SugarHill Steward

Personal information
- Nickname: Sugar
- Nationality: United States
- Born: Javan Hill 1975 (age 50–51) Detroit, Michigan, U.S.
- Occupation: Boxing trainer

= SugarHill Steward =

American boxing trainer

SugarHill Steward (formerly known as Javan "Sugar" Hill) is an American professional boxing trainer, best known as the trainer of Tyson Fury.

He changed his name in 2019 to honor his uncle, boxing trainer Emanuel Steward, explaining that he was like a father to him.

==Career==

=== Kronk Gym ===
Steward worked at his uncle's Kronk Gym, where he first met Tyson Fury in 2010. After Emanuel Steward died in 2012, SugarHill worked with some of his uncle's former fighters, including Adonis Stevenson, Anthony Dirrell and Charles Martin.

=== Tyson Fury ===

After Fury parted ways with former trainer Ben Davison in December 2019, Steward was appointed as Fury's head trainer, despite having been in conversations with Fury to join the team in a different role. At the time, Steward's existing clients were less prominent fighters such as Shohjahon Ergashev and Apti Davtaev.

After Fury's victory in a rematch against Deontay Wilder in February 2020, Steward paid tribute to his uncle, saying: "Emanuel Steward is smiling down from heaven.
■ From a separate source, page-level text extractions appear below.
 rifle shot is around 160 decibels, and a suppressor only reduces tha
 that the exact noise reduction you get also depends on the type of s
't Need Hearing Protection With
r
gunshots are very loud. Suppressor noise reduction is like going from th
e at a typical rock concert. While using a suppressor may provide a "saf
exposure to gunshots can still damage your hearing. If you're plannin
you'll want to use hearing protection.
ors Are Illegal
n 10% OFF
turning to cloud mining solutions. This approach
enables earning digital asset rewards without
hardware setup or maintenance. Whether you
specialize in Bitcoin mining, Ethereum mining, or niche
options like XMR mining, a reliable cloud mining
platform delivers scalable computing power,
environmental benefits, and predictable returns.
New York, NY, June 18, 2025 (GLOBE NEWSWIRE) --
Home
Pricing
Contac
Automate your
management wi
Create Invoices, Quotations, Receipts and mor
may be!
He knew Tyson Fury would become a champion way back then."

In September 2020, Steward arrived in the U.K. to prepare Fury for a planned trilogy fight with Deontay Wilder, despite hinting he would retire as a professional trainer after the second Wilder fight.
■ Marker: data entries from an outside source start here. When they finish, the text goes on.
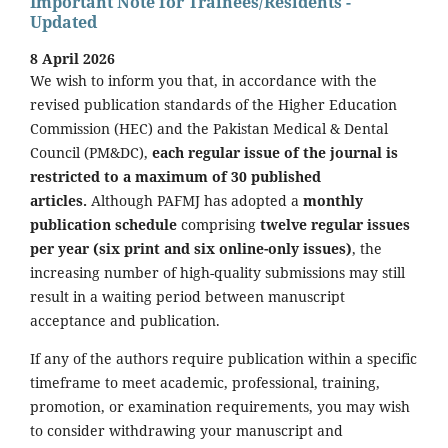
Important Note for Trainees/Residents -
Updated
8 April 2026
We wish to inform you that, in accordance with the
revised publication standards of the Higher Education
Commission (HEC) and the Pakistan Medical & Dental
Council (PM&DC),
each regular issue of the journal is
restricted to a maximum of 30 published
articles.
Although PAFMJ has adopted a
monthly
publication schedule
comprising
twelve regular issues
per year (six print and six online-only issues)
, the
increasing number of high-quality submissions may still
result in a waiting period between manuscript
acceptance and publication.
If any of the authors require publication within a specific
timeframe to meet academic, professional, training,
promotion, or examination requirements, you may wish
to consider withdrawing your manuscript and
Following on from Fury's knockout win over Wilder in the second fight, Fury retained Steward as his head coach for a trilogy fight between the two heavyweights. The trilogy fight ended in a knockout win for Tyson Fury culminating in the end of a three-year rivalry and resulting in Steward getting his first heavyweight title defense as a head coach.

=== Benjamin Whittaker ===

In 2022 SugarHill Steward became Benjamin Whittaker's trainer, as Whittaker had signed a professional deal with Boxxer.